■ WHAT IS REQUIRED
In the item below, put every line from the one containing "###### Procedures as Black-Box Abstractions" through the one containing "- The user of", inclusive, into a JSON list of strings with one string per line. Leave out blank lines.

Content starts

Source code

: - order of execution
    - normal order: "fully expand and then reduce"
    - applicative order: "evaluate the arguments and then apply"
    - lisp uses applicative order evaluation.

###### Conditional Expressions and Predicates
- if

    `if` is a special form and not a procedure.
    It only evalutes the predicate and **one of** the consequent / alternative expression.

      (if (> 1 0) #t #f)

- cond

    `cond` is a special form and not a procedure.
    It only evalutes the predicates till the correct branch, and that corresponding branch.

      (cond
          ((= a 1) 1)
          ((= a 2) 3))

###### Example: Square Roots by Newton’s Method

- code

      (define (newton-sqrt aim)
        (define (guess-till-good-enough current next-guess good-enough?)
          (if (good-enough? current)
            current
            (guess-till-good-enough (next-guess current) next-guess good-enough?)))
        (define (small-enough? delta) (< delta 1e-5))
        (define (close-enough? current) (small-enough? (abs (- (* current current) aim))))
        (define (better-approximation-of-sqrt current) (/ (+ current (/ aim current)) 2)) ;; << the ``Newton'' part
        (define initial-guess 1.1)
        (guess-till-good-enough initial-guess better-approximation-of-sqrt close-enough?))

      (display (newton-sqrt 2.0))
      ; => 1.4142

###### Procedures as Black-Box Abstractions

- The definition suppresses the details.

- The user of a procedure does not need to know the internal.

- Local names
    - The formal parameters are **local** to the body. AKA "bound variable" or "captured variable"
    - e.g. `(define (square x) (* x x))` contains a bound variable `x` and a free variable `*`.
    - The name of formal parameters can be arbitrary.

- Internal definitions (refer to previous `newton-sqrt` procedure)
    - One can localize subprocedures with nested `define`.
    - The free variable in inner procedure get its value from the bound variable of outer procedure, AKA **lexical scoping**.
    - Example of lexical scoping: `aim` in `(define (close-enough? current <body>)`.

Content ends

■ FINISHED TASK
[
  "###### Procedures as Black-Box Abstractions",
  "- The definition suppresses the details.",
  "- The user of a procedure does not need to know the internal."
]